Mindful of not letting markets run away with one way bets, all bases seemed covered.

San Francisco Fed chief Mary Daly, typically a more dovish Fed leader who predicted three cuts this year and who is also a voter on the FOMC, talked more effusively about the "unequivocally good news" on inflation.

But she too was equally hungry for more information before committing to a first cut. "We will need to resist the temptation to act quickly when patience is needed".

With no fixed playbook then, new year economic readouts on punchier U.S. inflation and job creation but softer retail and industry activity still leave everyone in 'wait and see' mode.

 

POLICY ARTISTS

In some respect the Fed has - artfully perhaps - in fact managed to communicate patience, vigilance, flexibility and determination all at once without moving policy one jot since July.

So much so that it has succeeded this year in dragging market pricing back to where it wanted it to be since December - letting the air out of overinflated rate cut bets that emerged quickly after that meeting and which now price less than four quarter-point moves in 2024 compared to six a month ago.

And it has managed that without major disturbance - lifting long term rates back to December levels, though still some 75bps below October's peaks while stock market benchmarks surf record highs.

On Tuesday, Deutsche Bank flagged what it now sees as a 'shallower' Fed cycle than it originally thought - 100bps of cuts from June - and blamed inflation "persistence" with 3-month annualised core consumer price inflation still above 4%.

Nuveen Chief Investment Officer Saira Malik was gloomier and said a first cut may not even arrive until the second half of the year. "The Fed isn't ready to spring forth."

Don't fight the Fed, in other words.

A similar game is at play on the other side of the Atlantic.

The European Central Bank has also dispatched its various hawks and doves to keep the market guessing - only for both sides to deliver a similar message of more patience and no mechanical trigger for a first move.

The upshot is that that's reshaped the market rate cut trajectory to ape that of the Fed - even though the euro zone is on the cusp of recession and the United States booming with 3%-plus annualised output growth.

Critical of the ECB's doggedness despite a poorer underlying economic condition, Unicredit economic adviser Erik Nielsen pointed out how both sides of the debate on the ECB council were now saying the same thing "with only nuances to divide them".

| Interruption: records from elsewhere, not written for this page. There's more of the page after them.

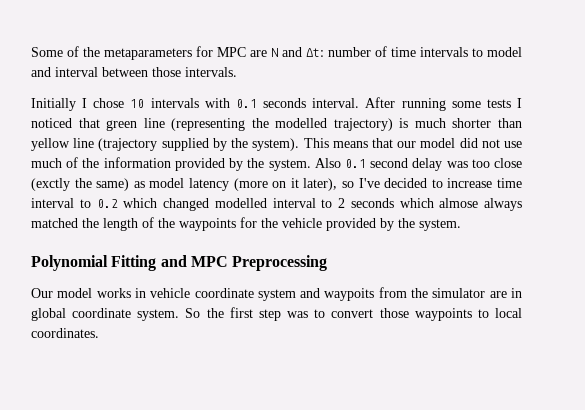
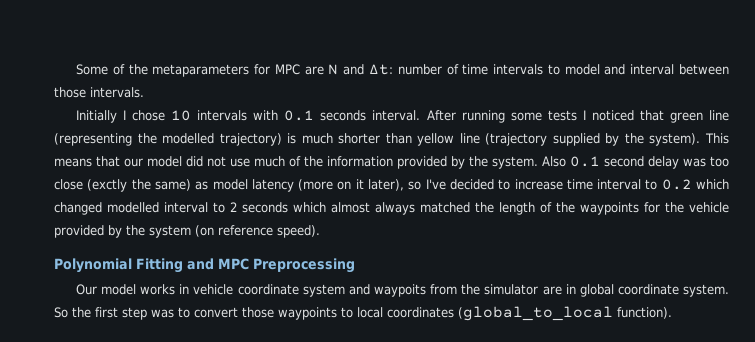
[439,198,479,208] almose -> [331,202,370,213] almost
[419,219,461,231] system. -> [149,225,320,238] system (on reference speed).
[31,328,99,338] coordinates. -> [387,306,672,321] coordinates (global_to_local function).

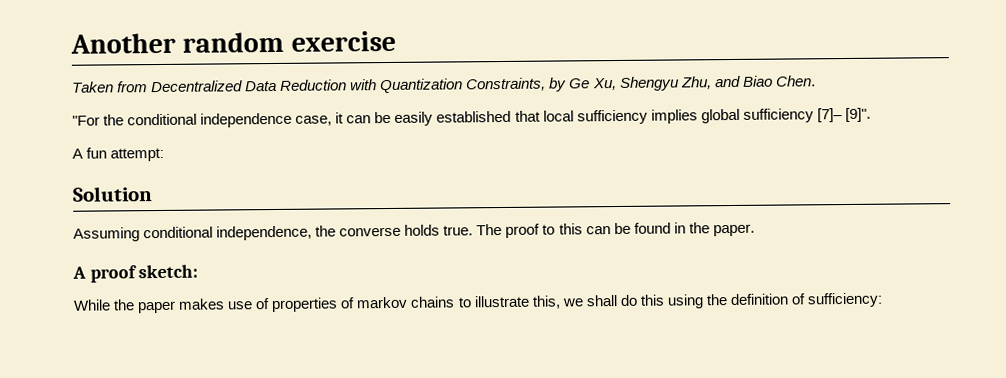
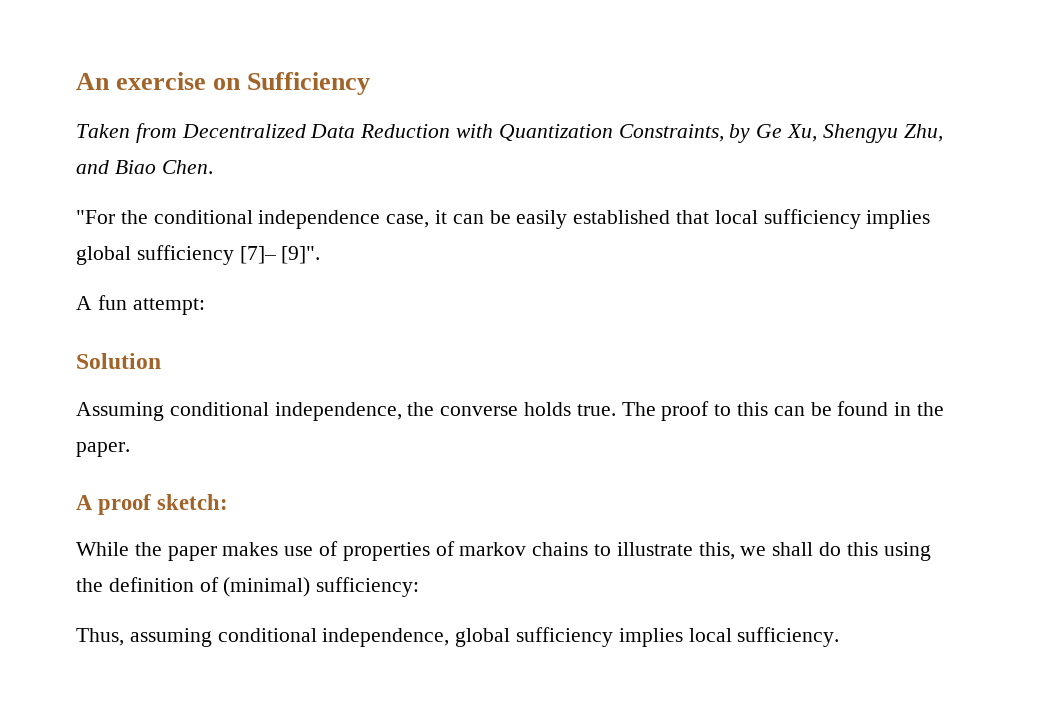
[70,31,285,54] Another random -> [76,73,110,90] An
(396, 41) none -> [213,72,371,95] on Sufficiency
(806, 299) none -> [223,577,311,597] (minimal)
(884, 300) none -> [76,627,840,647] // Thus, assuming conditional independence, global sufficiency implies local sufficiency.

Two recent speeches he highlighted were from hawkish board member Isabel Schnabel and more dovish chief economist Philip Lane - and yet both appeared to converge on the need to hold back demand further to prevent firms raising prices.

"Euro zone domestic demand has not grown to any measurable extent for almost two years - incidentally leading to the greatest gap in per capita income growth between Europe and the U.S. in decades," Nielsen opined, puzzling at the ECB stance.

It may be that all major central banks are just playing for more time.

But it they may soon need to better differentiate their stances to match domestic economic realities rather than just clubbing together to corral excessive market expectations.

And that's the point at which currencies rate and broader financial markets could get very frisky indeed.

The opinions expressed here are those of the author, a columnist for Reuters.